Another key discussion session on Day 1 was on updating the evaluation criteria established by the Development Assistance Committee of the Organization for Economic Co-operation and Development in 1991. The participants were of the view that the world had changed a lot since then and agreed that the criteria need to be reviewed and updated, notably to align them with Sustainable Development Goals and Agenda 2063. Participants in particular discussed the need to refine the criteria of "relevance" and "impact" in evaluation.
In her keynote on Day 2, Hon. Nkosazana Dlamini-Zuma, Minister in the Presidency of South Africa for Planning, Monitoring and Evaluation told the audience that "Agenda 2063 is an approach on how the continent should effectively learn from the lessons of the past, [and] build on the progress now underway," adding that "The African Development Bank's Development Evaluation Week is a relevant forum to discuss how we are going to measure attainment of Agenda 2063 objectives"
Hon. Dlamini-Zuma's keynote was followed by a rich interaction among participants on Public-Private Partnerships (PPPs) for infrastructure development. PPPs are increasingly popular on the African continent where 30 countries enacted a PPP or concession law between 2004 and 2017. However, the session highlighted the need to meet certain conditions such as institutional frameworks and regulation, to ensure successful PPP projects.

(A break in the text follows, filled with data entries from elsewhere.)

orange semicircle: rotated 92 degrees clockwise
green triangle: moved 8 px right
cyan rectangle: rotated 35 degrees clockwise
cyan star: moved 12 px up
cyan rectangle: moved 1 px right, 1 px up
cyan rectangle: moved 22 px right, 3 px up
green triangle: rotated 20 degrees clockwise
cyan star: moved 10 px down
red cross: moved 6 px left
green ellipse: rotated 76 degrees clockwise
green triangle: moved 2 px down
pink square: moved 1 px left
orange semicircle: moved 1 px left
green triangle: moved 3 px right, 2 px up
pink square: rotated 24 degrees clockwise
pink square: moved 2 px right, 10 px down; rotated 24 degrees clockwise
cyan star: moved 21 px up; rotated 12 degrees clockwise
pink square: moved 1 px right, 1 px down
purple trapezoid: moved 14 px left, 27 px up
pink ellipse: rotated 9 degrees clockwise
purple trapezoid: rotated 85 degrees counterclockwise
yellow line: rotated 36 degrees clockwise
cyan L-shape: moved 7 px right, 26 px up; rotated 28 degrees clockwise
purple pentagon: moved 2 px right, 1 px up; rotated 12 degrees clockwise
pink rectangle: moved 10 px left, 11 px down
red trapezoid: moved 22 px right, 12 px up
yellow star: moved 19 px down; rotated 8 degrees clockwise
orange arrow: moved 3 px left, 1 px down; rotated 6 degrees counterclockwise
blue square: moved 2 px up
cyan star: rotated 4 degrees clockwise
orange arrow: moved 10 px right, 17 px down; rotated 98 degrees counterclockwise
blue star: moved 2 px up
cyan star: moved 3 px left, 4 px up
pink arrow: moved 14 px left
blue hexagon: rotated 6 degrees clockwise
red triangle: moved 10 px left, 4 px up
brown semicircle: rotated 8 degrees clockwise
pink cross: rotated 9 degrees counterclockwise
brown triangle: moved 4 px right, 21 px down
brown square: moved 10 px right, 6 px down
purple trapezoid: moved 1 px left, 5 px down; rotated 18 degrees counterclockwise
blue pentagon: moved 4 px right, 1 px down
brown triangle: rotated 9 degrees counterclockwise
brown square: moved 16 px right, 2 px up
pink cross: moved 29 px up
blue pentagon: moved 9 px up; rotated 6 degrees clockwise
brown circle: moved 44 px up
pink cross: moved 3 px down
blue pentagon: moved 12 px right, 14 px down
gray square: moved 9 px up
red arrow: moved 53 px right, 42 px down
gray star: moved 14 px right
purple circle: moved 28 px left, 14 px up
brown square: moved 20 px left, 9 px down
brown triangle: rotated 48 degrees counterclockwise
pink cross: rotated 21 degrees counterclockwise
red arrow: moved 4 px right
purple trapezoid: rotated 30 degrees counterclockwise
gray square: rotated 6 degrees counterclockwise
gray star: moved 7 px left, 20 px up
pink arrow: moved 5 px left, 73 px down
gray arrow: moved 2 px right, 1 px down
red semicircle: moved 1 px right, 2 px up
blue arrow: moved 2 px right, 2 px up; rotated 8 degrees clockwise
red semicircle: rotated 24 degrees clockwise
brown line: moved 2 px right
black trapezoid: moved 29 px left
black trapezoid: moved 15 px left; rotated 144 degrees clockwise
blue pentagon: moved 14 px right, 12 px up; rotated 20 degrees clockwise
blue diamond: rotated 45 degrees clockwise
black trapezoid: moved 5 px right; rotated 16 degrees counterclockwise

Keynote speaker Caroline Heider, Director General and Senior Vice President of the Independent Evaluation Group (IEG), World Bank Group noted that "quality of the regulation network is needed to attract investment, particularly private sector investment".
The theme of achieving inclusion through agricultural value chains took center stage on the the third and final day of the conference. Wambui Gichuri, Director of the Water & Sanitation Department of the Bank told the audience in her Keynote that while the proportions of stunted children in Asia and Latin America had fallen between 2000 and 2016, Africa has seen a 17% rise. A key takeaway from the session was the need for partnerships between the private sector, governments and other development actors to ensure access to finance as well as deliberate and targeted efforts to ensure inclusivity along the whole agricultural value chain.
The final session of Evaluation Week 2018 focused on the need for partnerships to create a culture of evaluation on the one hand, and the capacity to carry out evaluations on the other. "For evaluation, there is a need to have well-chosen partnerships. We also need to involve civil society in the process," said Hon. Abbas Imbassou Ouattara, Member of Parliament of Côte d'Ivoire and Executive Committee member of the African Parliamentarians' Network on Development Evaluation.
Those who joined Evaluation Week 2018 learned that successful partnerships between governments, civil society, development partners, beneficiaries and other stakeholders are often complex and require actors to move outside their comfort zones to collaborate and create useful evaluations that can inform and help to strengthen development impact and help Africa to attain the goals of its Agenda 2063.